*Dataset excerpts*.

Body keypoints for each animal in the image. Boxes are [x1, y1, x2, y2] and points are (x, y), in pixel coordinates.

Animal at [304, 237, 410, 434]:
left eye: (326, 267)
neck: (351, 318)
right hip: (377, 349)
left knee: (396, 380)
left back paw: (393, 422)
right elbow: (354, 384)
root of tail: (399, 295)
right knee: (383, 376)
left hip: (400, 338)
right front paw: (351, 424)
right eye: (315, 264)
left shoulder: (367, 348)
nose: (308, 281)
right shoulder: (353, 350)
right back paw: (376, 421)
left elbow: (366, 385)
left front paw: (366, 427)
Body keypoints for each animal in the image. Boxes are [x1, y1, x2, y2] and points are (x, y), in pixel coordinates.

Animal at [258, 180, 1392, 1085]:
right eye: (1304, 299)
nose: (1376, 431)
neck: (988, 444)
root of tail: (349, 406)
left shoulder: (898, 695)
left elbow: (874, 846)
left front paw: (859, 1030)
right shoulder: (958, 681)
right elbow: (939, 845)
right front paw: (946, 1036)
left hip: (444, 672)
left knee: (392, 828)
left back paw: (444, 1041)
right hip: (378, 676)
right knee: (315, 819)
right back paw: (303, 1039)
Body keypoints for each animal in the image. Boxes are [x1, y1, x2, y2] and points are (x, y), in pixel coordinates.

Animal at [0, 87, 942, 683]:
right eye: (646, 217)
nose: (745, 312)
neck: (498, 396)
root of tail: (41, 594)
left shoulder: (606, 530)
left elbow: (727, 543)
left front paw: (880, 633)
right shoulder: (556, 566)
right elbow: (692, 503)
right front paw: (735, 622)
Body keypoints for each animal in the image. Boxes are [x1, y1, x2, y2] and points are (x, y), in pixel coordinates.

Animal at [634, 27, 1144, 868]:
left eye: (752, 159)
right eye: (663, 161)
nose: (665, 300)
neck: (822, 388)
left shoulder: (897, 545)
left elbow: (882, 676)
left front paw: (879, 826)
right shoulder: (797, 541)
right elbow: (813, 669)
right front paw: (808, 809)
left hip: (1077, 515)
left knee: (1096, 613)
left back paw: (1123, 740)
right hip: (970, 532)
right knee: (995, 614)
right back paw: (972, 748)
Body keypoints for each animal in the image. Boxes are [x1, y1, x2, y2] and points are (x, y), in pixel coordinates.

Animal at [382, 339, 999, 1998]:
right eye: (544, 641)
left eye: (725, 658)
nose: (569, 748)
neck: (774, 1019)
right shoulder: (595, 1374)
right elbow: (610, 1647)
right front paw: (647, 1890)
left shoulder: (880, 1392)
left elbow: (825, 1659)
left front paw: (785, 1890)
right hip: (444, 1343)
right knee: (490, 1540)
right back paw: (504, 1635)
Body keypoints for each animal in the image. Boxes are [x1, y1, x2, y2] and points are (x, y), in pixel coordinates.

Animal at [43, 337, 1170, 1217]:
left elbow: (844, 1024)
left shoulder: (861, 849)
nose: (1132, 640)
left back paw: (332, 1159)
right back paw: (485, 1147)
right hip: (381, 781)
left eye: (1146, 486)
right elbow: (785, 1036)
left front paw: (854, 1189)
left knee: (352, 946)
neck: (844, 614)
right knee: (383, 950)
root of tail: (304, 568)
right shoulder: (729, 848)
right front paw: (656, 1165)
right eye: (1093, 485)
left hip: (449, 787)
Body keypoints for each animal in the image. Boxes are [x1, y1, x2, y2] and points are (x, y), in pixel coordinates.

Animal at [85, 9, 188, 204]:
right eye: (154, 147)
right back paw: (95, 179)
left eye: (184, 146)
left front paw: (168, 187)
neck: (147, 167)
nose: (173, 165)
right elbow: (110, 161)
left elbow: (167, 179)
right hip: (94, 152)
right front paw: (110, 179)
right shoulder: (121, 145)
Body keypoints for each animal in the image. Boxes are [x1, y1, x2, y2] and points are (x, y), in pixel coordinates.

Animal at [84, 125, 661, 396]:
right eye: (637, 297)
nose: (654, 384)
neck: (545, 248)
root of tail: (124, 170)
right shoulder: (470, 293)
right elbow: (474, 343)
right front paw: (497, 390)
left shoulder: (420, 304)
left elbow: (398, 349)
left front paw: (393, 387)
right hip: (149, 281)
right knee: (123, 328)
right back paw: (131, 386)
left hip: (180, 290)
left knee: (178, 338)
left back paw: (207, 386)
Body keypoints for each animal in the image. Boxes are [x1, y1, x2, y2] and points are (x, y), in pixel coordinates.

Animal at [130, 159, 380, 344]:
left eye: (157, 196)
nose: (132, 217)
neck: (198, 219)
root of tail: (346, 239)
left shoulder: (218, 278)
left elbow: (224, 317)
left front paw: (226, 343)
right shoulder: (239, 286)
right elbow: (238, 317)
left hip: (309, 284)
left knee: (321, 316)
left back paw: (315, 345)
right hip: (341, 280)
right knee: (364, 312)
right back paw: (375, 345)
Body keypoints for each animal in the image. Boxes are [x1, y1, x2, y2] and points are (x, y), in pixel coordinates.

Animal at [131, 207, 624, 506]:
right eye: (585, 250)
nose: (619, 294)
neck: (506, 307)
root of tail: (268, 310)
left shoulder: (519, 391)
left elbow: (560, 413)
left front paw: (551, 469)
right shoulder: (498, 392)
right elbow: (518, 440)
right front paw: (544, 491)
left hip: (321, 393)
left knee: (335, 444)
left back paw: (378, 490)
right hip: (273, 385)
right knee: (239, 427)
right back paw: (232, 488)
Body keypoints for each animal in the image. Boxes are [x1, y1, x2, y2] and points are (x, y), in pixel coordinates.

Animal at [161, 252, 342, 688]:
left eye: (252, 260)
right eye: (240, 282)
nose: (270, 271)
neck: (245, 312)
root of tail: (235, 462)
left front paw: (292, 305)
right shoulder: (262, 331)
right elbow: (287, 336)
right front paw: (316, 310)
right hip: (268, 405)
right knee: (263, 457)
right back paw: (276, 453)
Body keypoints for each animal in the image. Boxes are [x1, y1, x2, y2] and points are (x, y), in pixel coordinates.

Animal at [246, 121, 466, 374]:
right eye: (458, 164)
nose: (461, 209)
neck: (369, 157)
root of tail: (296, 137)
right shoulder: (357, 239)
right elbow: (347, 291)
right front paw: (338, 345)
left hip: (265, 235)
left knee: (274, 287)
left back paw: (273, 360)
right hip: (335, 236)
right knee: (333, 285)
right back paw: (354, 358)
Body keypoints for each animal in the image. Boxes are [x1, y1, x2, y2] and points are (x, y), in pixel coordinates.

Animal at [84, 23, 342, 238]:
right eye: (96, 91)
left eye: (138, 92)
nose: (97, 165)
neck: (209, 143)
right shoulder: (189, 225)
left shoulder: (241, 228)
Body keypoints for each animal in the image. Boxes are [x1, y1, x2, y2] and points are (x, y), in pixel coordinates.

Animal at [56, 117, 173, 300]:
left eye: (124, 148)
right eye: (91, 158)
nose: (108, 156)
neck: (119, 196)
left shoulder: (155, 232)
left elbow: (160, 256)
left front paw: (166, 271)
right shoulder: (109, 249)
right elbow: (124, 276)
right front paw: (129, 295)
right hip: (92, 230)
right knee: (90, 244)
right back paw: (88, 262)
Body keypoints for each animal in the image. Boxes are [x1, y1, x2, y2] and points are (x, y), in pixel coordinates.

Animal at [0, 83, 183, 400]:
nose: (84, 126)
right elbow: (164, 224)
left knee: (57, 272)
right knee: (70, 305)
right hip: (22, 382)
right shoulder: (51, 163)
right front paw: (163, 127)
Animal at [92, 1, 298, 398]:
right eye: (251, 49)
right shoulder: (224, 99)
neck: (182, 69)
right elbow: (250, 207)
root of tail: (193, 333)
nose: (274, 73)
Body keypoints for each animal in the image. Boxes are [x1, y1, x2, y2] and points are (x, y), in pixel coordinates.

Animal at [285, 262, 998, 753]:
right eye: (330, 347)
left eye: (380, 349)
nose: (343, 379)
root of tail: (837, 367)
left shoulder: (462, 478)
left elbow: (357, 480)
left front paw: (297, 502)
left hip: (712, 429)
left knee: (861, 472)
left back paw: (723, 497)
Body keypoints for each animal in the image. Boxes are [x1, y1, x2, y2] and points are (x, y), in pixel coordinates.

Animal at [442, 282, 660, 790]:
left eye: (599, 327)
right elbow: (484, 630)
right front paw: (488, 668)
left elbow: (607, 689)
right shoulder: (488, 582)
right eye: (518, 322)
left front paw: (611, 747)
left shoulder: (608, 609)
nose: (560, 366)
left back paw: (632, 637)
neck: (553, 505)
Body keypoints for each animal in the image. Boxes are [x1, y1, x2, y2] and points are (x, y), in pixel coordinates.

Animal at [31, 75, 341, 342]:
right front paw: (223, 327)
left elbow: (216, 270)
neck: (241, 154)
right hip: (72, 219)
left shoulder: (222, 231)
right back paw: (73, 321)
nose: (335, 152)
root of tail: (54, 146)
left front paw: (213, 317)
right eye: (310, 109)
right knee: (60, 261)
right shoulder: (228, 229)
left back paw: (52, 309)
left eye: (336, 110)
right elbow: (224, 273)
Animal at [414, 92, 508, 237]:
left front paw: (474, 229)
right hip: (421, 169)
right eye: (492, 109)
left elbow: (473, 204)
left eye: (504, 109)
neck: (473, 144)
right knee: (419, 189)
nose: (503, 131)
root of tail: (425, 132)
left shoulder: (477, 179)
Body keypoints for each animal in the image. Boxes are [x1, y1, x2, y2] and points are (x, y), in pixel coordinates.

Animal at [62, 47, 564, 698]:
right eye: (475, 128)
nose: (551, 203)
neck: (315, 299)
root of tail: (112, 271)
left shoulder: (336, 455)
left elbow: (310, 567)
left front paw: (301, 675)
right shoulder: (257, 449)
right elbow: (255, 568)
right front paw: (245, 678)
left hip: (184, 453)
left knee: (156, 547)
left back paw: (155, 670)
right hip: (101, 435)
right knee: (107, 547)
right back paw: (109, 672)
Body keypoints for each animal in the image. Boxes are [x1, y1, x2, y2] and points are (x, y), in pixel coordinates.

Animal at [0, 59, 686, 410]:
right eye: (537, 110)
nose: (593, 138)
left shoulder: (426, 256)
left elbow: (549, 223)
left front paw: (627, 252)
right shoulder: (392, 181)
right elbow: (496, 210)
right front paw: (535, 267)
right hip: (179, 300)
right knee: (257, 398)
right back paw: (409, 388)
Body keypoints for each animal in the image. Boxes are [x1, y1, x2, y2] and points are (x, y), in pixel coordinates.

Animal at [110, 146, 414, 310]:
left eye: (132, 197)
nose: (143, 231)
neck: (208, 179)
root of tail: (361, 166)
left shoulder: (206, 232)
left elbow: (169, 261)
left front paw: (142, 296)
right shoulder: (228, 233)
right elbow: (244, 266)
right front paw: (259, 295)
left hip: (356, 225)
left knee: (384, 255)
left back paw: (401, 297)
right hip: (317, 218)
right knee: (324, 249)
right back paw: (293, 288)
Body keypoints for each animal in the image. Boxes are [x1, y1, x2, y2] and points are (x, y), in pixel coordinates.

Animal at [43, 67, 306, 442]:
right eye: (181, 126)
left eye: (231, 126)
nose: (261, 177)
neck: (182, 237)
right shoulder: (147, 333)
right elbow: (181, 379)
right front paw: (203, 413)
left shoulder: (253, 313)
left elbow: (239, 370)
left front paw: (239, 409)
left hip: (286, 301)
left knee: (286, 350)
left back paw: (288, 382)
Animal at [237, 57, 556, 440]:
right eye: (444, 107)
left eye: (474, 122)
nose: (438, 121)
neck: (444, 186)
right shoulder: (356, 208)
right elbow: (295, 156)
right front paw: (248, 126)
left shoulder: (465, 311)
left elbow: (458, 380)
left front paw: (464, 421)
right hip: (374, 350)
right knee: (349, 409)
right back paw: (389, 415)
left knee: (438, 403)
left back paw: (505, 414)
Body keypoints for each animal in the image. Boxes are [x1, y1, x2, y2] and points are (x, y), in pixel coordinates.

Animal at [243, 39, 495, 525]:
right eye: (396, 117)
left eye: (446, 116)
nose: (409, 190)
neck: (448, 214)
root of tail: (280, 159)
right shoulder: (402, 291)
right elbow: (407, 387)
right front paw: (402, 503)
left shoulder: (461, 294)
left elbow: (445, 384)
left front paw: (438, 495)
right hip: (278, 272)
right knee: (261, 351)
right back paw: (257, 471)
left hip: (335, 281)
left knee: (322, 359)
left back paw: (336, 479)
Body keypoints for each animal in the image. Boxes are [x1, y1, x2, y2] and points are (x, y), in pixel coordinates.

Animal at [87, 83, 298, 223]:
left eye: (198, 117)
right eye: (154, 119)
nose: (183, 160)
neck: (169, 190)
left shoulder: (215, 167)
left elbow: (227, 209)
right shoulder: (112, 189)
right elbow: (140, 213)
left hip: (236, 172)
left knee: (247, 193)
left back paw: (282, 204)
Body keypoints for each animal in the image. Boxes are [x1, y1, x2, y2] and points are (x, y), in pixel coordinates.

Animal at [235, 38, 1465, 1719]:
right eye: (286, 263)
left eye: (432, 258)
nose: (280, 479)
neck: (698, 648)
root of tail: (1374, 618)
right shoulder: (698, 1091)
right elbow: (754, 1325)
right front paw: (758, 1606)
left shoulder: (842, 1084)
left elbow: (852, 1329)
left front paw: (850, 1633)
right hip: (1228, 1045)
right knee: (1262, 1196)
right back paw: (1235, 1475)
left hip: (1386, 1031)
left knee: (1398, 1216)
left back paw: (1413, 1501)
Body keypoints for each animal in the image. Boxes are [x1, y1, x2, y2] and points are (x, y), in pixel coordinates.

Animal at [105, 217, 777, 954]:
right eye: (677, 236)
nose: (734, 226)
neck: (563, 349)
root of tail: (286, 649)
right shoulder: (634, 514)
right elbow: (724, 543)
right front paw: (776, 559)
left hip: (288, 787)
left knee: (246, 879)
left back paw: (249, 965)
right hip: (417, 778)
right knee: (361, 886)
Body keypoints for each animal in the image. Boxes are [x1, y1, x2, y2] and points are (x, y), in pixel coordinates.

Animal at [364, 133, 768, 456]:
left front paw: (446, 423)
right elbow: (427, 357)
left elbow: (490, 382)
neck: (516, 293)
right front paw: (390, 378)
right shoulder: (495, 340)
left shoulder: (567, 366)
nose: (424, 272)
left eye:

*Work order*. What is asked for is an exact copy of the lines above from the one containing "left shoulder: (606, 530)" through the one containing "right back paw: (972, 748)", and only those.

*Answer to the exercise*.
left shoulder: (606, 530)
left elbow: (727, 543)
left front paw: (880, 633)
right shoulder: (556, 566)
right elbow: (692, 503)
right front paw: (735, 622)
Body keypoints for each animal in the image. Boxes are [x1, y1, x2, y2] and points are (x, y), in pixel coordinates.

Animal at [634, 27, 1144, 868]:
left eye: (752, 159)
right eye: (663, 161)
nose: (665, 300)
neck: (822, 388)
left shoulder: (897, 545)
left elbow: (882, 676)
left front paw: (879, 826)
right shoulder: (797, 541)
right elbow: (813, 669)
right front paw: (808, 809)
left hip: (1077, 515)
left knee: (1096, 613)
left back paw: (1123, 740)
right hip: (970, 532)
right knee: (995, 614)
right back paw: (972, 748)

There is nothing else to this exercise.